Does your org use eRA Commons IDs? Do the IDs meet your sign on needs?
- If yes, did you have/are you having challenges implementing them?
- If no, what do you use? What advantages does your system provide your org? Use cases:
What is the rough composition of your user base in terms of discipline?
What if any, use cases do you have documented? Undocumented?
What things do people currently love to do with your data?
What things would people love to do with your data, but currently can’t (or can’t easily)?
What pipelines are best suited to your datatypes?
What are the challenges associated with those desired uses?
What other kinds of users would you want to attract to your data? Review of metadata:
What's metadata is important for your org? For your users?
Do all of your datasets have approximately the same metadata? Or do you have many levels of completeness?
Do you have any data already linked to outside resources?
- Did you find the linking process easy? Challenging? Why?
What kinds of datasets would you like to link into your collection?
What implementation and schemas do you already have (or want)?
What standards do you have (or want)?
What automated systems do you currently have for obtaining metadata and raw data?
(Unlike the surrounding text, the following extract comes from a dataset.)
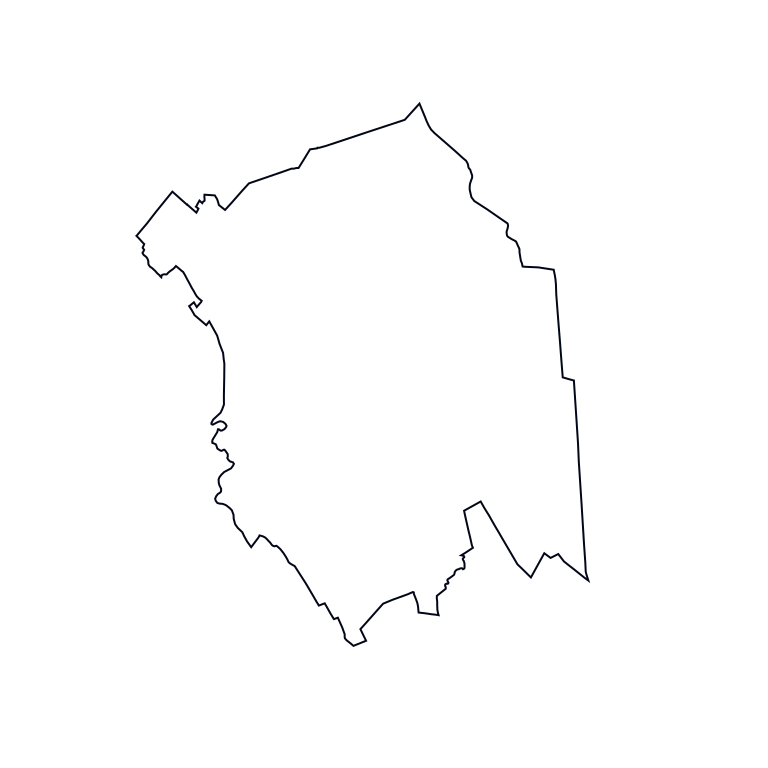 Radauti, Suceava, Romania, rotated 60°
{"feature_id": "2599482B49220638181653", "entity_name": "Radauti", "entity_type": "district", "adm_level": 2, "iso_a3": "ROU", "parent_name": "Romania", "parent_adm1": "Suceava", "projection": "equal_earth", "projection_center": [25.93, 47.847], "detail": "fine", "context": "isolated", "style": "outline", "palette": "ink", "viewbox_px": 768, "rotation_deg": 60, "n_neighbors": 0, "source": "geoboundaries", "source_scale": "gbopen_adm2", "svg_char_len": 5385}
<svg xmlns="http://www.w3.org/2000/svg" viewBox="0 0 768 768"><g transform="rotate(60 384 384)"><path d="M595.5,541.4L597.4,527.9L594.2,527.7L584.5,527.0L582.7,521.4L576.1,501.6L573.8,494.6L575.2,484.1L577.9,469.0L578.6,463.0L579.4,462.4L580.7,463.1L586.3,463.9L590.6,464.7L593.5,465.7L599.2,468.3L601.1,465.8L602.4,464.0L604.4,461.4L607.0,458.2L609.6,454.6L611.5,452.3L609.1,451.7L606.3,450.7L604.0,449.5L601.6,448.2L599.0,446.7L595.9,445.4L593.9,444.1L592.2,433.0L591.4,432.4L590.7,432.1L589.3,432.0L588.2,431.2L588.2,430.5L588.1,429.8L588.5,429.2L588.9,428.7L588.7,427.9L588.2,427.5L587.7,427.5L585.7,427.3L585.3,426.9L585.0,426.5L584.9,424.1L584.6,421.5L584.3,418.9L584.0,418.4L583.2,417.5L582.4,417.0L581.6,415.5L581.3,414.5L581.3,413.4L581.5,412.5L581.8,411.8L581.7,410.9L582.1,409.5L582.5,408.7L583.1,408.3L583.9,408.2L584.0,407.5L583.9,406.9L583.7,406.4L582.7,405.7L581.3,404.9L579.8,404.1L578.0,403.6L577.4,403.4L576.2,403.5L575.7,403.5L574.9,403.3L574.5,402.5L574.2,401.4L574.0,401.0L573.2,400.8L571.7,401.9L571.0,402.7L570.9,398.4L570.3,388.9L567.5,388.5L559.6,386.0L553.4,384.2L543.4,381.1L536.1,378.8L533.8,378.0L534.1,359.0L541.1,359.1L550.1,358.8L562.4,358.9L570.7,358.8L575.0,358.8L606.9,358.6L613.0,356.8L625.0,353.5L610.7,329.8L617.9,326.7L618.4,318.1L627.6,316.9L633.2,314.7L638.8,312.4L652.1,307.2L652.8,306.9L656.4,305.3L649.6,303.8L647.3,303.1L639.6,299.1L622.2,290.6L587.9,273.5L548.4,254.0L532.7,245.8L509.0,234.1L475.9,217.8L472.0,221.7L467.6,225.9L450.4,217.7L434.8,210.2L417.5,202.0L392.7,190.1L387.8,187.5L384.1,185.5L379.2,183.2L375.3,181.7L370.1,180.0L369.9,179.9L360.2,192.0L357.7,195.9L352.9,203.4L351.6,205.2L349.6,204.6L348.3,204.2L347.1,204.0L345.9,203.9L343.4,203.0L342.1,202.5L337.7,200.8L335.2,199.4L334.9,199.3L333.8,199.1L332.4,199.0L330.4,198.8L327.8,198.5L327.2,198.5L326.7,198.4L325.5,199.0L322.0,201.2L318.4,203.1L316.8,203.2L314.8,202.4L313.9,202.0L312.9,201.2L311.0,199.1L309.0,197.4L306.8,196.7L298.0,200.9L284.4,207.3L270.7,214.3L266.1,214.9L264.3,214.4L261.3,213.5L260.0,213.1L258.3,212.5L255.6,210.9L254.6,210.2L253.5,209.3L252.6,208.3L251.1,206.6L249.5,204.6L247.5,203.4L241.4,202.2L239.7,202.6L238.5,202.5L236.2,201.6L234.3,201.3L231.7,201.3L230.3,201.8L227.9,202.7L224.8,203.7L222.2,204.5L216.4,206.4L192.0,214.8L187.2,216.0L182.4,216.1L177.2,215.6L173.3,215.0L158.9,213.1L165.6,233.9L157.1,274.7L148.7,315.6L147.0,322.1L146.1,323.5L146.5,324.1L143.8,330.7L149.9,341.9L154.2,350.0L153.2,351.8L152.3,354.7L151.3,356.3L149.7,364.8L145.4,387.0L142.7,400.6L145.8,410.4L150.7,424.9L153.8,434.6L146.5,437.5L142.9,436.6L140.4,436.1L137.6,436.2L136.1,436.2L130.3,444.8L131.0,445.3L131.8,445.8L132.9,446.4L134.1,446.9L135.6,447.8L135.7,449.6L136.5,451.0L132.9,452.1L134.6,455.0L136.4,457.9L136.5,458.2L139.1,457.1L139.3,457.0L139.8,457.6L141.8,460.8L136.3,462.7L132.1,464.1L131.2,464.4L130.3,464.6L130.4,464.9L111.6,471.1L120.8,495.2L126.6,509.4L129.1,516.4L131.7,523.4L131.8,524.0L131.9,524.3L133.9,523.8L136.7,523.1L137.8,522.9L141.1,522.2L142.9,521.7L143.9,522.9L145.2,524.8L145.9,524.9L147.8,524.6L148.8,525.9L149.7,527.6L151.0,527.7L152.4,527.5L154.2,526.7L155.5,526.3L157.0,526.2L158.5,526.4L160.0,526.8L161.4,527.6L162.3,528.1L163.7,528.2L165.6,527.9L167.6,526.9L170.1,526.1L171.7,525.6L174.8,525.0L176.6,524.4L177.5,524.0L179.0,523.9L180.2,523.5L179.7,523.1L178.9,522.4L178.6,521.6L178.7,520.6L179.2,519.4L180.1,518.0L180.4,517.4L180.2,516.7L179.8,515.5L179.5,514.1L179.2,511.8L179.0,509.4L178.5,507.2L177.8,505.2L180.7,504.1L185.8,502.3L186.5,501.9L190.7,501.9L194.9,502.1L200.0,502.2L204.6,502.4L208.2,502.3L211.8,502.4L214.5,502.3L217.5,501.6L220.8,500.3L221.6,501.5L223.1,505.9L223.8,507.7L218.2,507.8L219.0,512.5L219.1,513.8L223.6,513.6L228.6,513.6L229.5,513.7L236.2,511.3L244.2,508.5L242.4,504.0L248.0,504.1L258.7,504.3L261.7,505.0L266.8,506.3L273.9,507.4L275.2,507.6L276.6,507.8L281.9,510.2L284.4,511.2L286.6,512.1L298.3,519.0L313.9,528.4L321.8,532.9L325.2,537.0L327.2,540.0L328.4,545.3L329.4,549.7L331.5,553.0L332.6,553.4L333.6,552.6L333.8,547.7L334.0,546.2L334.3,544.5L336.4,542.3L339.0,541.3L341.3,541.2L342.3,542.1L343.3,544.7L343.3,547.5L342.7,548.8L340.6,549.7L340.2,550.5L341.6,551.7L342.5,552.8L345.6,558.6L346.8,560.6L348.1,561.6L349.2,562.1L350.6,560.9L352.2,559.8L354.3,560.1L356.5,560.6L357.9,560.0L359.2,559.3L360.4,558.5L360.8,557.4L360.7,555.9L361.2,555.0L363.0,554.7L366.6,554.4L368.8,555.6L369.7,556.7L372.0,556.7L374.4,555.9L375.2,554.9L376.4,554.0L378.1,553.9L379.3,555.7L380.6,558.7L380.3,566.4L381.2,570.0L382.5,573.2L384.0,575.0L387.2,576.6L389.5,577.2L391.6,577.3L393.5,577.5L395.7,579.0L396.2,580.6L396.2,582.8L397.3,585.5L398.9,587.6L401.0,588.1L403.6,587.8L405.3,586.3L407.1,583.7L409.3,581.9L410.2,581.3L413.9,579.8L417.3,578.9L422.0,579.7L425.7,581.6L431.0,583.0L435.5,582.6L438.8,581.6L441.6,580.8L445.9,581.2L451.9,581.3L458.9,580.6L454.1,569.3L452.9,567.5L454.2,566.2L455.6,564.9L457.5,563.7L459.3,563.1L462.1,562.5L464.3,561.9L467.3,561.6L468.7,561.0L469.7,560.2L470.0,558.9L470.4,558.0L472.7,557.1L475.4,556.3L480.2,555.6L484.5,555.4L487.4,555.4L490.7,555.7L492.8,554.9L496.1,553.0L496.9,552.4L517.8,551.4L530.8,551.3L535.9,551.3L539.3,551.3L541.2,551.2L543.3,551.2L544.3,545.0L547.8,545.0L555.9,545.1L560.6,545.0L561.6,545.0L562.6,544.9L563.3,540.8L573.9,541.9L581.1,543.2L583.5,544.6L584.8,545.0L587.3,544.5L592.6,542.4L595.5,541.4Z" fill="none" stroke="#020617" stroke-width="2"/></g></svg>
Training:
What training resources do you already have?
What training resources would you like to offer? On what timescale?
What challenges keep you from offering the training you’d like? Policies:
How do users currently obtain access to your data?
What are your concerns about human data protection?
What potential challenges do you see in bringing in new datasets? FAIR:
Has your org done any self-assessments or outside assessments for FAIRness?
Are there any aspects of FAIR that are particularly important for your org?
Are there any aspects of FAIR that your org is not interested in?
What potential challenges do you see in making your data more FAIR? Other:
What search terms would make your data stand out in a shared DC search engine?
Does your org have any dream initiatives that could be realized with extra resources? What resources would you need?
If you had free access to a Google Engineer for a month, what project would you give them?
Any other topics/questions the DCC would like to cover

Day 2
9-10am Review of goals and CFC involvement
A quick review of what topics are priorities for the DCC with suggestions from engagement team on how we can help.

10-noon Open Discussion
DCC reflection on suggestions, open discussion to find shared solutions.

Lunch

1-2pm Thoroughness checking
Touch on any questions not covered previously, ensure we have:

Action Items for us, and rough timelines for getting back to DCC on them
Tools/resources the DCC thinks might be useful for the overall project
Points of contact “Who is the best point of contact for your metadata schemas, your use cases, the survey of all your datatypes?”
Who would like to be added to our governance mailing list?
- Or contact info/instructions on how to get that information offline.